The meeting included about a dozen defense ministers from the coalition to defeat Daesh. Kurdish-led fighters are battling to capture Daesh’s last major stronghold in Syria, but even without territory, the militant group is widely seen as a continuing threat.
Shanahan said he envisioned a “bigger and stronger” coalition to fight Daesh globally. “We will continue to support our local partners’ ability to stand up to the remnants of Daesh,” he added.
However, European officials said they were given few details during the closed-door meeting in Munich and many questions remain. “We are still trying to understand how the Americans plan to withdraw. I don’t think there is any clarity still,” one European official, speaking on the condition of anonymity said.

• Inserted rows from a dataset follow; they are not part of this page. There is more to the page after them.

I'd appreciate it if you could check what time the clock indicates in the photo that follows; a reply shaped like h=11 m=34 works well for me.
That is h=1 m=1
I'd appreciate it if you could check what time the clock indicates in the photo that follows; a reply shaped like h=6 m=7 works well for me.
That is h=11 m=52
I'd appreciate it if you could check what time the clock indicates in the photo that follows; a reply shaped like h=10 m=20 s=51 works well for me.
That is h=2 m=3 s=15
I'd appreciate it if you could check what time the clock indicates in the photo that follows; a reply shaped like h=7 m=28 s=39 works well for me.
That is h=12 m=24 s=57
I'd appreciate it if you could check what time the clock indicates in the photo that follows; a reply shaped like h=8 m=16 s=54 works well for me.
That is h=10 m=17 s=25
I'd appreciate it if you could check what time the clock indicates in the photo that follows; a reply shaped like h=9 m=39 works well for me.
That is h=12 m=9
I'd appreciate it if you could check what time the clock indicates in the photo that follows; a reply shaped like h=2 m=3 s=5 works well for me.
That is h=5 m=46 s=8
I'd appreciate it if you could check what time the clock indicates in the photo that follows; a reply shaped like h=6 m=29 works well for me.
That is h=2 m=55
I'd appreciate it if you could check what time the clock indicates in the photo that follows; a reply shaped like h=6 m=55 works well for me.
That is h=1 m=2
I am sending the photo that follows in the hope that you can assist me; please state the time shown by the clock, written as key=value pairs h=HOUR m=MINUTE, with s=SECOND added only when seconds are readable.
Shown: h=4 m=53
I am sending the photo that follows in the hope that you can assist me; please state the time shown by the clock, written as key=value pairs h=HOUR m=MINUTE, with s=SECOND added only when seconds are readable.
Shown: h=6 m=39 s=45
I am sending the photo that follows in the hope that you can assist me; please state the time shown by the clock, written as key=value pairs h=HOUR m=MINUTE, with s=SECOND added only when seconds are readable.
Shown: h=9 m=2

Another official said Shanahan did not provide allies with a timeline of the American withdrawal from Syria and allies expressed skepticism during the meeting. A senior US defense official, speaking on condition of anonymity, said no commitments were made during the meeting and there was little discussion about timelines.
“These meetings don’t tend to have specific deliverables or decisions, it tends to be more focused on taking stock of where we are,” the US official said.
Trump has said he expects a formal announcement as early as this week that the coalition fighting Daesh has reclaimed all the territory held by the group.
Around 20 ministers including those from the US, France, Britain, and Germany will take part in the meeting, according to one source.
US forces are the largest contributors by far to the anti-Daesh coalition and their pullout will leave a vacuum in Syria where major powers are jostling for influence.

Withdrawal issue
“The withdrawal of the American troops from Syria will evidently be at the heart of discussions,” said French Armed Forces Minister Florence Parly before the meeting.
“Once the so-called caliphate no longer has any territory, the international community will have to guarantee that there will be no resurgence of Daesh in Syria or elsewhere,” her ministry’s statement said.
The end of Daesh territory in Syria is heightening worries about experienced militants and foreign fighters escaping and forming new Daesh cells in Syria or beyond.
Once American forces leave, another complication emerges: The future of areas in northern Syria controlled by Kurdish YPG forces, a key US ally in the fight against militants but a militia branded terrorists by Turkey.